[Record set]
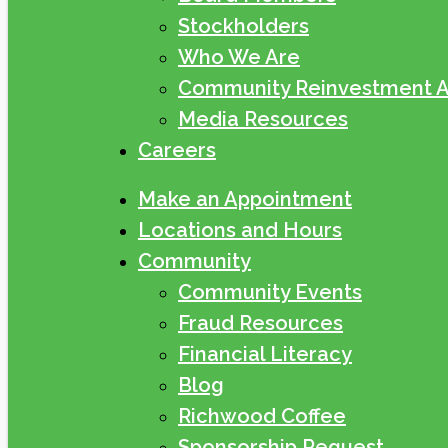
Stockholders
Who We Are
Community Reinvestment A
Media Resources
Careers
Make an Appointment
Locations and Hours
Community
Community Events
Fraud Resources
Financial Literacy
Blog
Richwood Coffee
Sponsorship Request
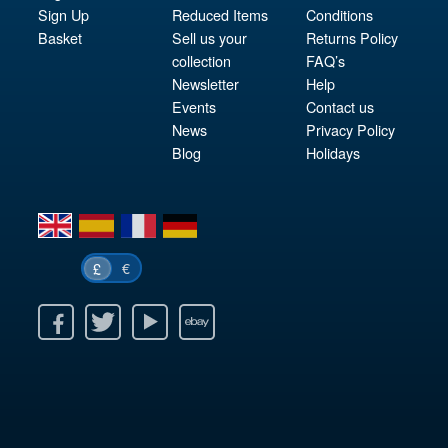
Sign Up
Reduced Items
Conditions
Basket
Sell us your
Returns Policy
collection
FAQ’s
Newsletter
Help
Events
Contact us
News
Privacy Policy
Blog
Holidays
en
es
fr
de
€
£
k
itter
Youtube
Ebay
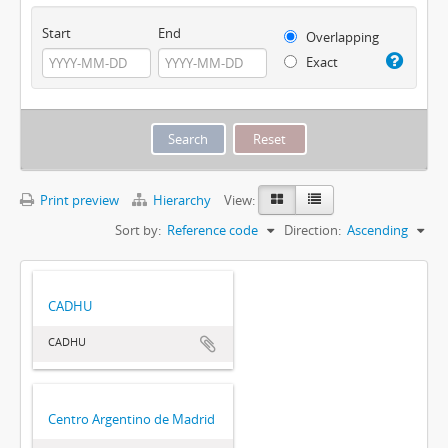
Start
End
Overlapping
Exact
Print preview
Hierarchy
View:
Sort by:
Reference code
Direction:
Ascending
CADHU
CADHU
Centro Argentino de Madrid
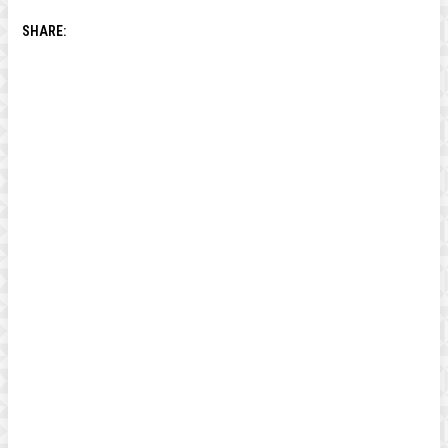
SHARE:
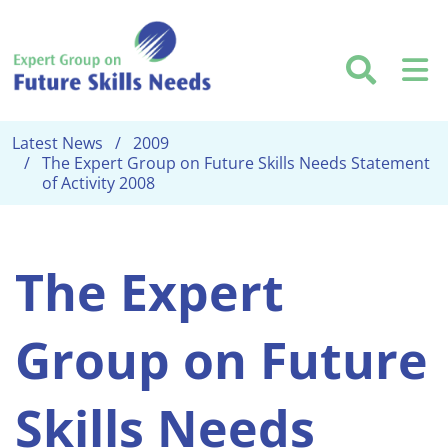
Skip to main content
Searc
M
Latest News
2009
The Expert Group on Future Skills Needs Statement
of Activity 2008
The Expert
Group on Future
Skills Needs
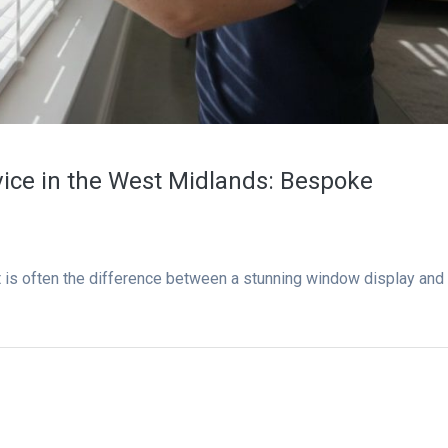
rvice in the West Midlands: Bespoke
t is often the difference between a stunning window display and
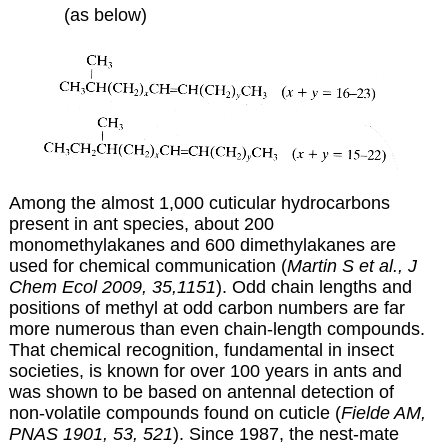
(as below)
Among the almost 1,000 cuticular hydrocarbons
present in ant species, about 200
monomethylakanes and 600 dimethylakanes are
used for chemical communication (
Martin S et al., J
Chem Ecol 2009, 35,1151
). Odd chain lengths and
positions of methyl at odd carbon numbers are far
more numerous than even chain-length compounds.
That chemical recognition, fundamental in insect
societies, is known for over 100 years in ants and
was shown to be based on antennal detection of
non-volatile compounds found on cuticle (
Fielde AM,
PNAS 1901, 53, 521
). Since 1987, the nest-mate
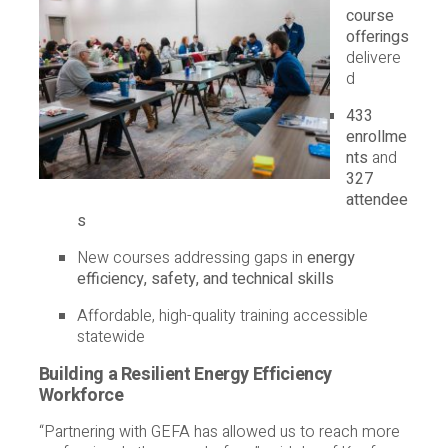
course
offerings
delivere
d
433
enrollme
nts
and
327
attendee
s
New courses addressing gaps in
energy
efficiency, safety, and technical skills
Affordable, high-quality training accessible
statewide
Building a Resilient Energy Efficiency
Workforce
“Partnering with GEFA has allowed us to reach more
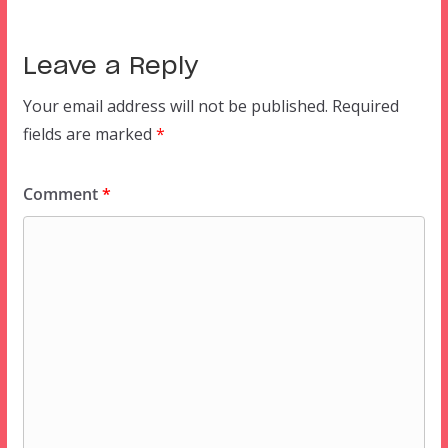
Leave a Reply
Your email address will not be published.
Required
fields are marked
*
Comment
*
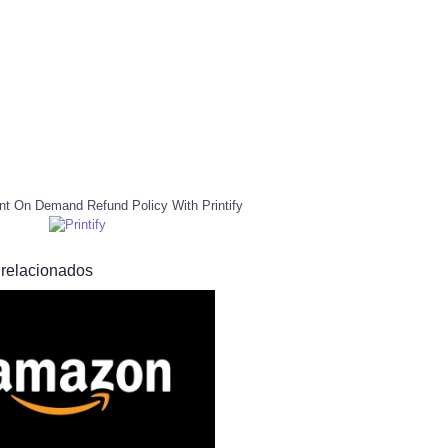
nt On Demand Refund Policy With Printify
 relacionados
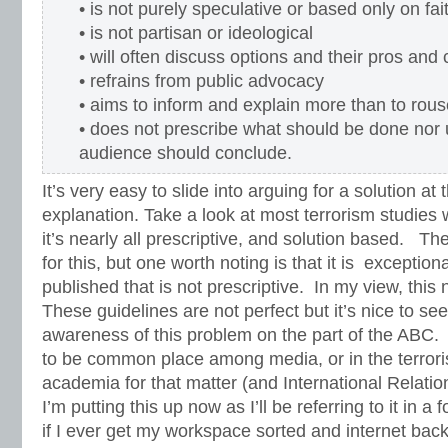
• is not purely speculative or based only on fait
• is not partisan or ideological
• will often discuss options and their pros and
• refrains from public advocacy
• aims to inform and explain more than to rou
• does not prescribe what should be done nor 
audience should conclude.
It’s very easy to slide into arguing for a solution at
explanation. Take a look at most terrorism studies w
it’s nearly all prescriptive, and solution based. Th
for this, but one worth noting is that it is exception
published that is not prescriptive. In my view, this
These guidelines are not perfect but it’s nice to see 
awareness of this problem on the part of the ABC. 
to be common place among media, or in the terrori
academia for that matter (and International Relatio
I’m putting this up now as I’ll be referring to it in a
if I ever get my workspace sorted and internet back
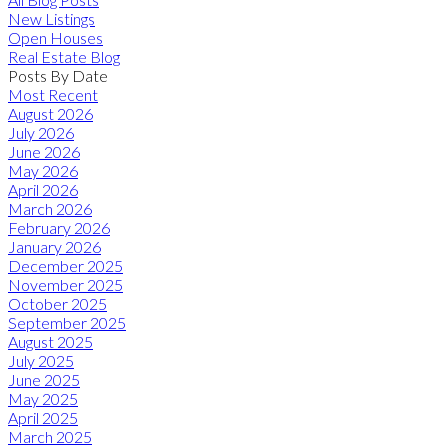
New Listings
Open Houses
Real Estate Blog
Posts By Date
Most Recent
August 2026
July 2026
June 2026
May 2026
April 2026
March 2026
February 2026
January 2026
December 2025
November 2025
October 2025
September 2025
August 2025
July 2025
June 2025
May 2025
April 2025
March 2025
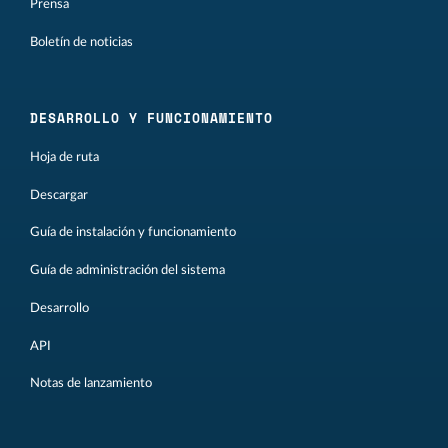
Prensa
Boletín de noticias
DESARROLLO Y FUNCIONAMIENTO
Hoja de ruta
Descargar
Guía de instalación y funcionamiento
Guía de administración del sistema
Desarrollo
API
Notas de lanzamiento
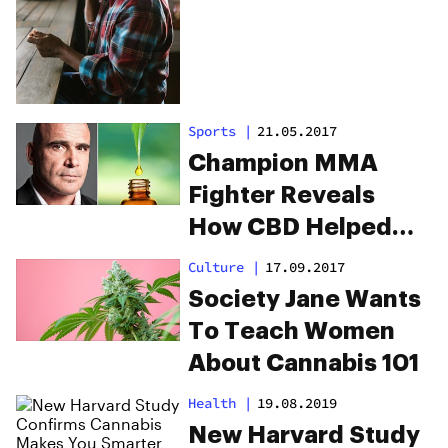
Sports
|
21.05.2017
Champion MMA
Fighter Reveals
How CBD Helped
Him Knock Out
Culture
|
17.09.2017
Opioids
Society Jane Wants
To Teach Women
About Cannabis 101
Health
|
19.08.2019
New Harvard Study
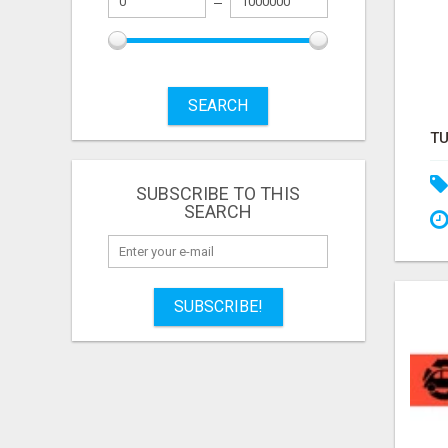
SEARCH
SUBSCRIBE TO THIS
SEARCH
SUBSCRIBE!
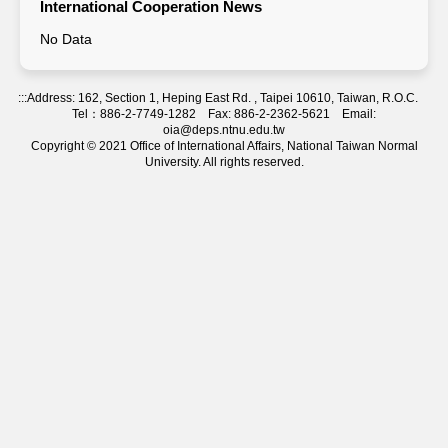
International Cooperation News
No Data
:::
Address: 162, Section 1, Heping East Rd. , Taipei 10610, Taiwan, R.O.C.
Tel：886-2-7749-1282 Fax: 886-2-2362-5621 Email:
oia@deps.ntnu.edu.tw
Copyright © 2021 Office of International Affairs, National Taiwan Normal
University. All rights reserved.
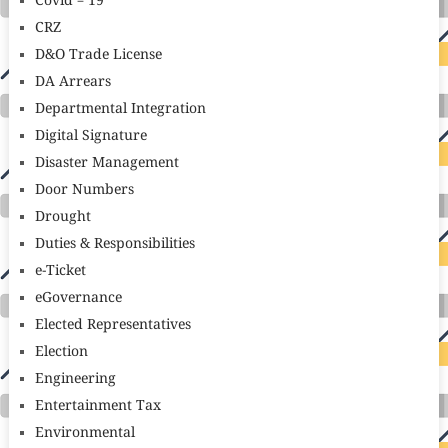
Covid – 19
CRZ
D&O Trade License
DA Arrears
Departmental Integration
Digital Signature
Disaster Management
Door Numbers
Drought
Duties & Responsibilities
e-Ticket
eGovernance
Elected Representatives
Election
Engineering
Entertainment Tax
Environmental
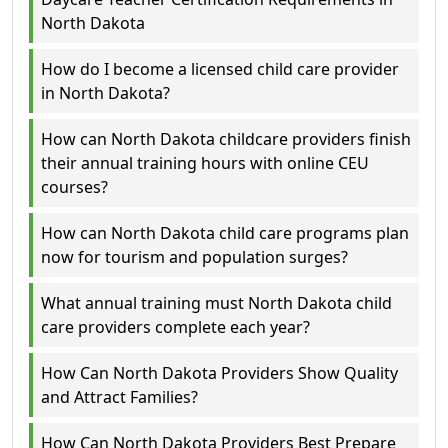
North Dakota
How do I become a licensed child care provider
in North Dakota?
How can North Dakota childcare providers finish
their annual training hours with online CEU
courses?
How can North Dakota child care programs plan
now for tourism and population surges?
What annual training must North Dakota child
care providers complete each year?
How Can North Dakota Providers Show Quality
and Attract Families?
How Can North Dakota Providers Best Prepare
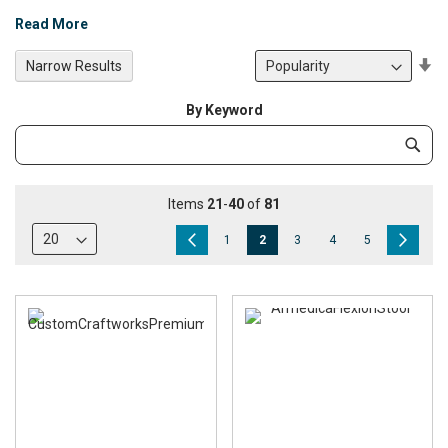
Read More
Se
Narrow Results
De
Di
By Keyword
Category
Subm
Keyword
Items
21
-
40
of
81
Page
Page
Previous
Page
You're
Page
Page
Page
Page
Next
1
2
3
4
5
currently
reading
page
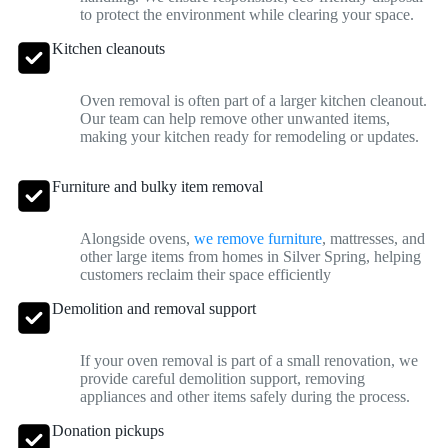
to protect the environment while clearing your space.
Kitchen cleanouts
Oven removal is often part of a larger kitchen cleanout.
Our team can help remove other unwanted items,
making your kitchen ready for remodeling or updates.
Furniture and bulky item removal
Alongside ovens,
we remove furniture
, mattresses, and
other large items from homes in Silver Spring, helping
customers reclaim their space efficiently
Demolition and removal support
If your oven removal is part of a small renovation, we
provide careful demolition support, removing
appliances and other items safely during the process.
Donation pickups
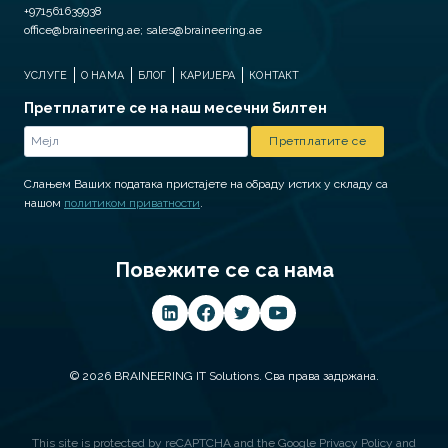
+971561639938
office@braineering.ae; sales@braineering.ae
УСЛУГЕ
О НАМА
БЛОГ
КАРИЈЕРА
КОНТАКТ
Претплатите се на наш месечни билтен
Слањем Ваших података пристајете на обраду истих у складу са
нашом
политиком приватности
.
Повежите се са нама
© 2026 BRAINEERING IT Solutions. Сва права задржана.
This site is protected by reCAPTCHA and the Google
Privacy Policy
and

[Try it] Could you restate all of the data above word for word and skip every picture?

[The completed task]
Stockholders
Who We Are
Community Reinvestment A
Media Resources
Careers
Make an Appointment
Locations and Hours
Community
Community Events
Fraud Resources
Financial Literacy
Blog
Richwood Coffee
Sponsorship Request
Sign Up
Reduced Items
Conditions
Basket
Sell us your
Returns Policy
collection
FAQ’s
Newsletter
Help
Events
Contact us
News
Privacy Policy
Blog
Holidays
en
es
fr
de
€
£
k
itter
Youtube
Ebay
Start
End
Overlapping
Exact
Print preview
Hierarchy
View:
Sort by:
Reference code
Direction:
Ascending
CADHU
CADHU
Centro Argentino de Madrid
SHARE:
Skip to main content
Searc
M
Latest News
2009
The Expert Group on Future Skills Needs Statement
of Activity 2008
The Expert
Group on Future
Skills Needs
rvice in the West Midlands: Bespoke
t is often the difference between a stunning window display and
(as below)
Among the almost 1,000 cuticular hydrocarbons
present in ant species, about 200
monomethylakanes and 600 dimethylakanes are
used for chemical communication (
Martin S et al., J
Chem Ecol 2009, 35,1151
). Odd chain lengths and
positions of methyl at odd carbon numbers are far
more numerous than even chain-length compounds.
That chemical recognition, fundamental in insect
societies, is known for over 100 years in ants and
was shown to be based on antennal detection of
non-volatile compounds found on cuticle (
Fielde AM,
PNAS 1901, 53, 521
). Since 1987, the nest-mate
course
offerings
delivere
d
433
enrollme
nts
and
327
attendee
s
New courses addressing gaps in
energy
efficiency, safety, and technical skills
Affordable, high-quality training accessible
statewide
Building a Resilient Energy Efficiency
Workforce
“Partnering with GEFA has allowed us to reach more
Leave a Reply
Your email address will not be published.
Required
fields are marked
*
Comment
*
nt On Demand Refund Policy With Printify
 relacionados
• is not purely speculative or based only on fait
• is not partisan or ideological
• will often discuss options and their pros and
• refrains from public advocacy
• aims to inform and explain more than to rou
• does not prescribe what should be done nor 
audience should conclude.
It’s very easy to slide into arguing for a solution at
explanation. Take a look at most terrorism studies w
it’s nearly all prescriptive, and solution based. Th
for this, but one worth noting is that it is exception
published that is not prescriptive. In my view, this
These guidelines are not perfect but it’s nice to see 
awareness of this problem on the part of the ABC. 
to be common place among media, or in the terrori
academia for that matter (and International Relatio
I’m putting this up now as I’ll be referring to it in a
if I ever get my workspace sorted and internet back
New Listings
Open Houses
Real Estate Blog
Posts By Date
Most Recent
August 2026
July 2026
June 2026
May 2026
April 2026
March 2026
February 2026
January 2026
December 2025
November 2025
October 2025
September 2025
August 2025
July 2025
June 2025
May 2025
April 2025
March 2025
Prensa
Boletín de noticias
DESARROLLO Y FUNCIONAMIENTO
Hoja de ruta
Descargar
Guía de instalación y funcionamiento
Guía de administración del sistema
Desarrollo
API
Notas de lanzamiento
Sports
|
21.05.2017
Champion MMA
Fighter Reveals
How CBD Helped
Him Knock Out
Culture
|
17.09.2017
Opioids
Society Jane Wants
To Teach Women
About Cannabis 101
Health
|
19.08.2019
New Harvard Study
SEARCH
SUBSCRIBE TO THIS
SEARCH
SUBSCRIBE!
International Cooperation News
No Data
:::
Address: 162, Section 1, Heping East Rd. , Taipei 10610, Taiwan, R.O.C.
Tel：886-2-7749-1282 Fax: 886-2-2362-5621 Email:
oia@deps.ntnu.edu.tw
Copyright © 2021 Office of International Affairs, National Taiwan Normal
University. All rights reserved.
Covid – 19
CRZ
D&O Trade License
DA Arrears
Departmental Integration
Digital Signature
Disaster Management
Door Numbers
Drought
Duties & Responsibilities
e-Ticket
eGovernance
Elected Representatives
Election
Engineering
Entertainment Tax
Environmental
North Dakota
How do I become a licensed child care provider
in North Dakota?
How can North Dakota childcare providers finish
their annual training hours with online CEU
courses?
How can North Dakota child care programs plan
now for tourism and population surges?
What annual training must North Dakota child
care providers complete each year?
How Can North Dakota Providers Show Quality
and Attract Families?
How Can North Dakota Providers Best Prepare
Read More
Se
Narrow Results
De
Di
By Keyword
Category
Subm
Keyword
Items
21
-
40
of
81
Page
Page
Previous
Page
You're
Page
Page
Page
Page
Next
1
2
3
4
5
currently
reading
page
to protect the environment while clearing your space.
Kitchen cleanouts
Oven removal is often part of a larger kitchen cleanout.
Our team can help remove other unwanted items,
making your kitchen ready for remodeling or updates.
Furniture and bulky item removal
Alongside ovens,
we remove furniture
, mattresses, and
other large items from homes in Silver Spring, helping
customers reclaim their space efficiently
Demolition and removal support
If your oven removal is part of a small renovation, we
provide careful demolition support, removing
appliances and other items safely during the process.
Donation pickups
+971561639938
office@braineering.ae; sales@braineering.ae
УСЛУГЕ
О НАМА
БЛОГ
КАРИЈЕРА
КОНТАКТ
Претплатите се на наш месечни билтен
Слањем Ваших података пристајете на обраду истих у складу са
нашом
политиком приватности
.
Повежите се са нама
© 2026 BRAINEERING IT Solutions. Сва права задржана.
This site is protected by reCAPTCHA and the Google
Privacy Policy
and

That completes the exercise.